Linux is the best bet because there are no egos or commercial pressures..


That's a good one. I bet the developers at Microsoft (who committed more changes to the Linux kernel in recent years than ALL other developers together), Oracle, IBM, Red Hat and Canonical might have an entirely different perspective. "Linux" is an industry worth billions of dollars. Unlike everything people want to believe, "Linux" is NOT being developed by "enthusiasts", volunteers and hobbyists, but by developers hired by corporations following corporate agendas.

And as for the egos... The lady that developed the orginal USB 3 stack for Linux left the Linux kernel community because she couldn't handle the rude egos of her peers anymore and Linus himself is notorious for his extremely rude posts.

So let's just drop the romantic glasses. Linux might be Open Source and even "Free" software, but it definitely is also an industrial product like everything else. In most cases, you just don't have to put money on the table for a license in order to start using it. (The TCO for Linux, in my experience, is an entirely different topic and it actually is NOT cheaper to use Linux throughout the lifetime of a project than it is to run Windows.)

Ya want a secure OS write Ya own ;)


There is no such thing in a networked world anymore. Even if the OS itself might be relatively secure, the packets that you send over the network are open for anybody to read and manipulate - even if they are encrypted.


markcw(Posted 2017) [#20]
To answer the OP, I doubt it. I don't have auto update on and here's why.

After reinstalling Win 7 recently I found it was too slow booting when auto update was on but you need it on until SP1 is installed as the install process won't work with it off. I found you have to install all updates straight away or SP1 will not install properly and auto update stops working (I had to uninstall SP1 then install all other updates before reinstalling SP1). I also found Skype loading on startup was a major resource hog, when testing videos in the browser.

While I like Windows 7, it is cursed by the horde of malware out there.
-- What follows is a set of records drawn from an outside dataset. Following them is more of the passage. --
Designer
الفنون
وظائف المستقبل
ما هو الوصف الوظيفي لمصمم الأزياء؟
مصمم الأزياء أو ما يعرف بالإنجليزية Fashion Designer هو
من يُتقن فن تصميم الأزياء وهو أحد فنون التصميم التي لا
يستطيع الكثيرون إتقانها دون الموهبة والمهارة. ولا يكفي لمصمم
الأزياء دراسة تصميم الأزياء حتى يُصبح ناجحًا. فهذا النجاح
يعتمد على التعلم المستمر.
Even a simple search in Google resulted in some javascript exploit bringing my browser to a halt and forcing me to do a system restore, which is a great tool that saved me reinstalling a few times (so don't listen to the people who tell you to switch it off to improve performance). I don't bother with antivirus as they are all resource hogs (although free Avast would be my choice if I did) and I only visit trusted sites in Windows now. For Google searches I use Mac or Linux as I've never had any issues browsing with them.